To determine the concentration of Fe2+ ions ([Fe2+]) for these conditions, we can use the Nernst equation:
Ecell = E°cell - (0.0592 V/n) * log(Q)
where:
- Ecell is the cell potential under nonstandard conditions,
- E°cell is the standard cell potential,
- n is the number of electrons transferred in the balanced equation,
- Q is the reaction quotient.
In this case, n is 2 since two electrons are transferred in both the half-reactions.
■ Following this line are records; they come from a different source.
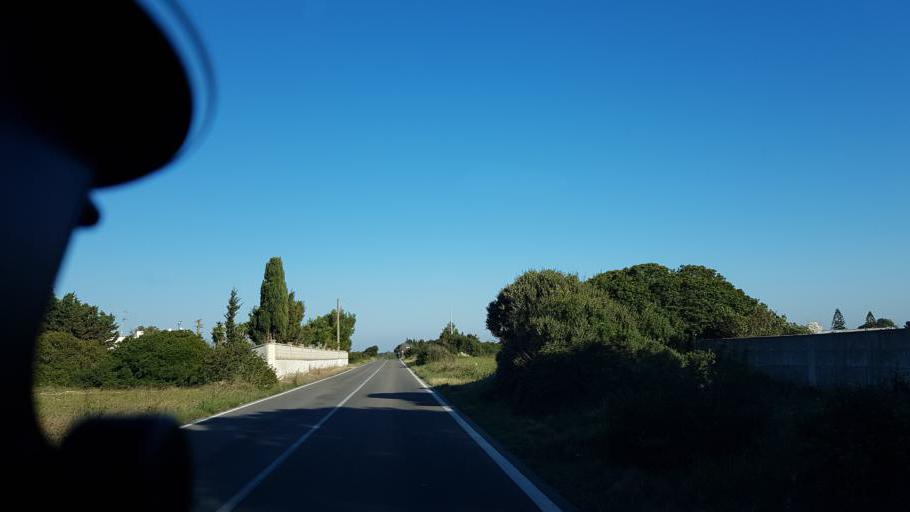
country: IT
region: Apulia
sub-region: Provincia di Lecce
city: Struda
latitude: 40.3937
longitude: 18.2739
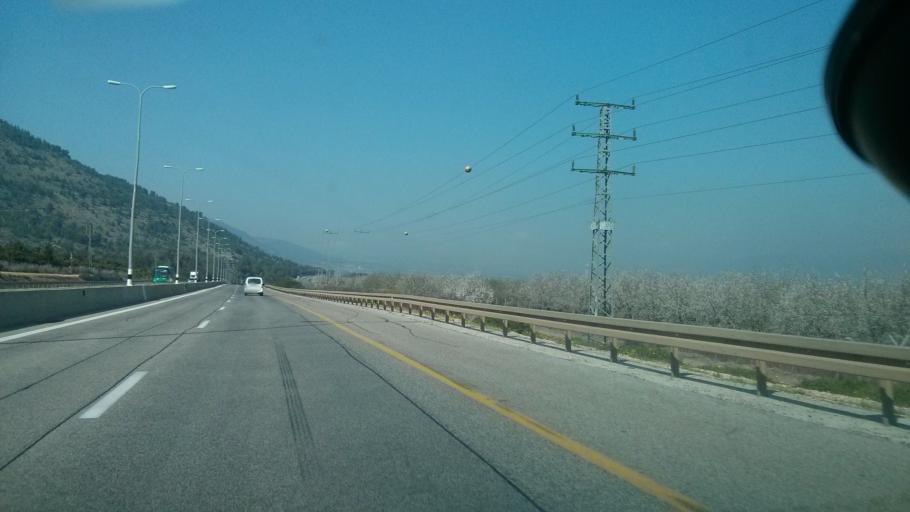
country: IL
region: Northern District
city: Rosh Pinna
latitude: 33.0746
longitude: 35.5763
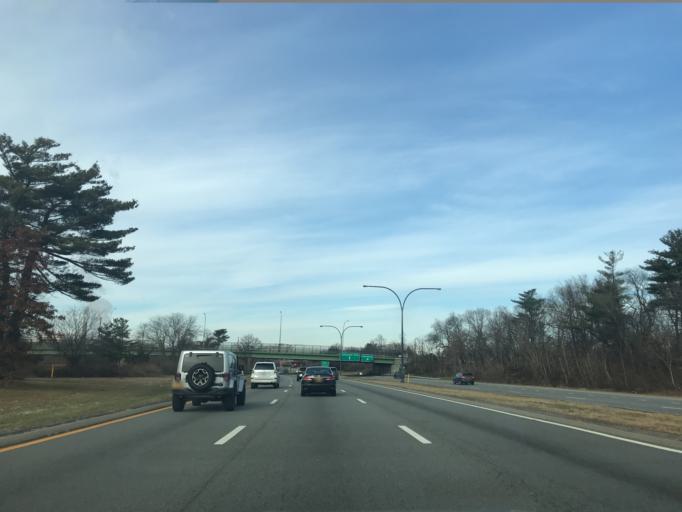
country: US
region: New York
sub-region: Nassau County
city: East Garden City
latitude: 40.7279
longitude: -73.5804
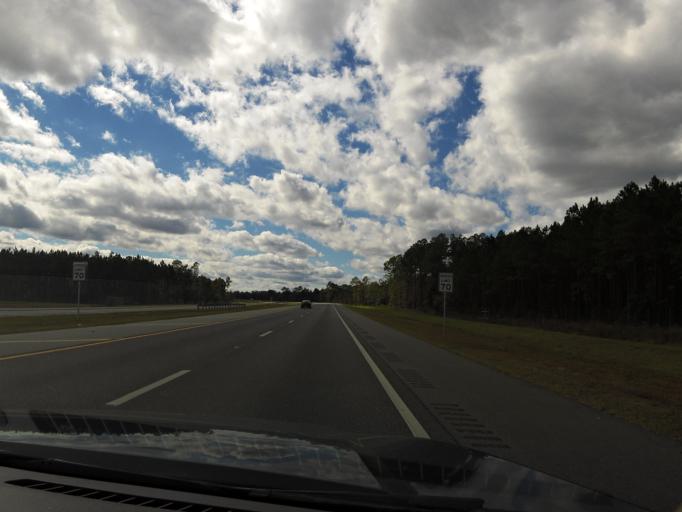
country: US
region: Florida
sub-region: Bradford County
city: Starke
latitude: 29.9867
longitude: -82.1083
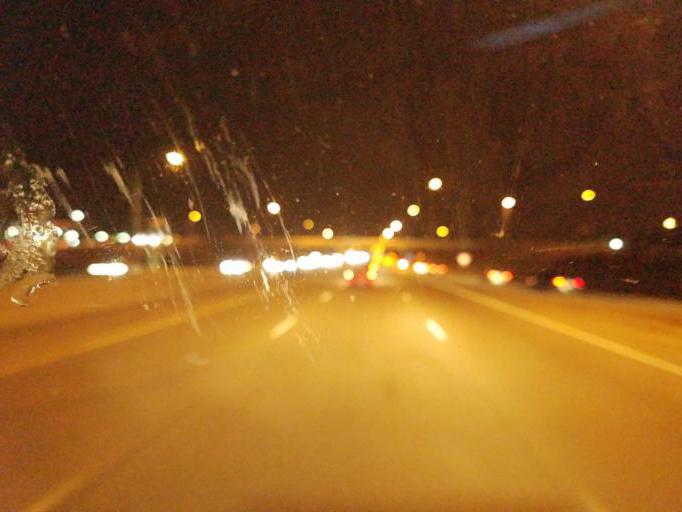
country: US
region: Iowa
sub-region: Polk County
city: Clive
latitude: 41.5922
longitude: -93.7541
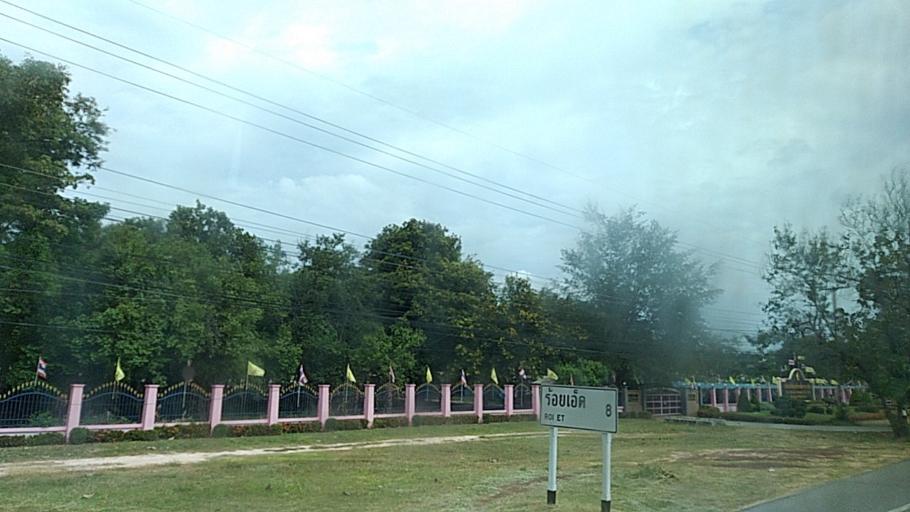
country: TH
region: Roi Et
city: Changhan
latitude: 16.0764
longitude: 103.5870
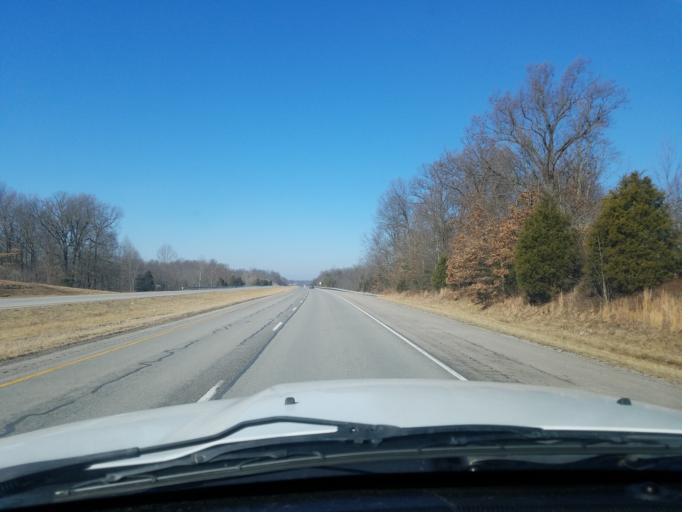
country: US
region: Kentucky
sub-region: Hardin County
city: Elizabethtown
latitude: 37.6306
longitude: -85.8228
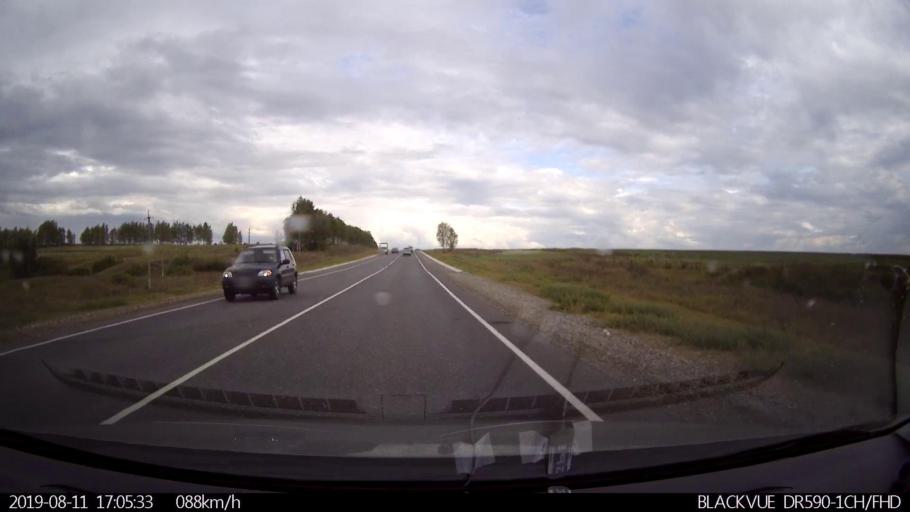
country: RU
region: Ulyanovsk
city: Mayna
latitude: 54.2979
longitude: 47.7884
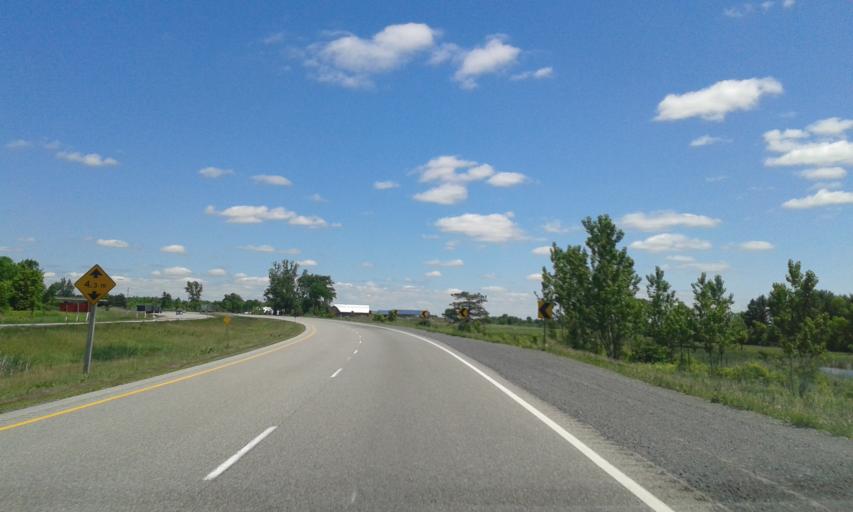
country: US
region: New York
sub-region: St. Lawrence County
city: Norfolk
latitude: 44.9625
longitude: -75.0861
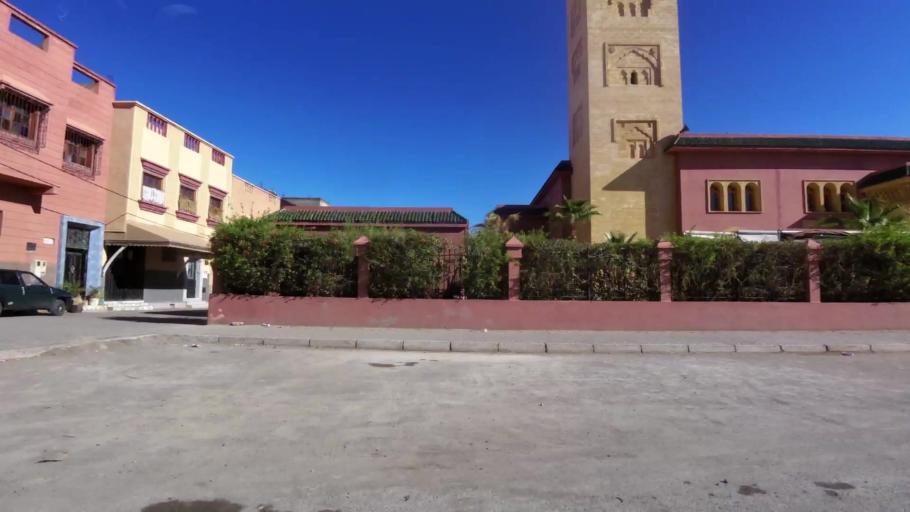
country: MA
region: Marrakech-Tensift-Al Haouz
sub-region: Marrakech
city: Marrakesh
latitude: 31.5909
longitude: -8.0218
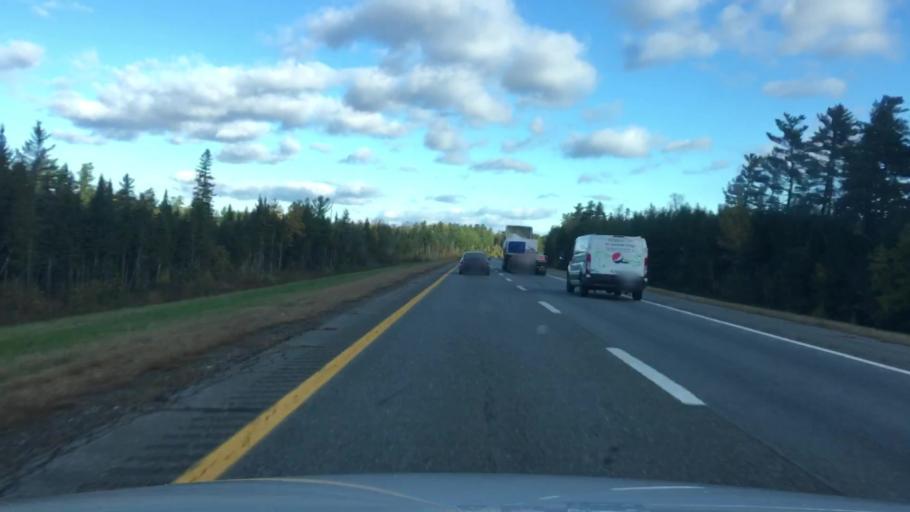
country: US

The reaction quotient (Q) can be calculated using the concentrations of the species involved in the half-reactions:
Q = [Fe2+]/[Cu2+]
Let's substitute the known values into the Nernst equation:
0.80 V = (0.34 V - (-0.44 V)) - (0.0592 V/2) * log([Fe2+]/0.0500 M)
Simplifying further:
0.80 V = 0.78 V - 0.0296 V * log([Fe2+]/0.0500 M)
Rearranging the equation:
0.0296 V * log([Fe2+]/0.0500 M) = 0.02 V
Taking the antilog of both sides:
([Fe2+]/0.0500 M) = 10^(0.02 V / 0.0296 V)
Now we can solve for [Fe2+] by multiplying both sides by 0.0500 M:
[Fe2+] = (10^(0.02 V / 0.0296 V)) * 0.0500 M
Using a calculator, evaluate the right-hand side of the equation, and you will get the concentration of [Fe2+] in M.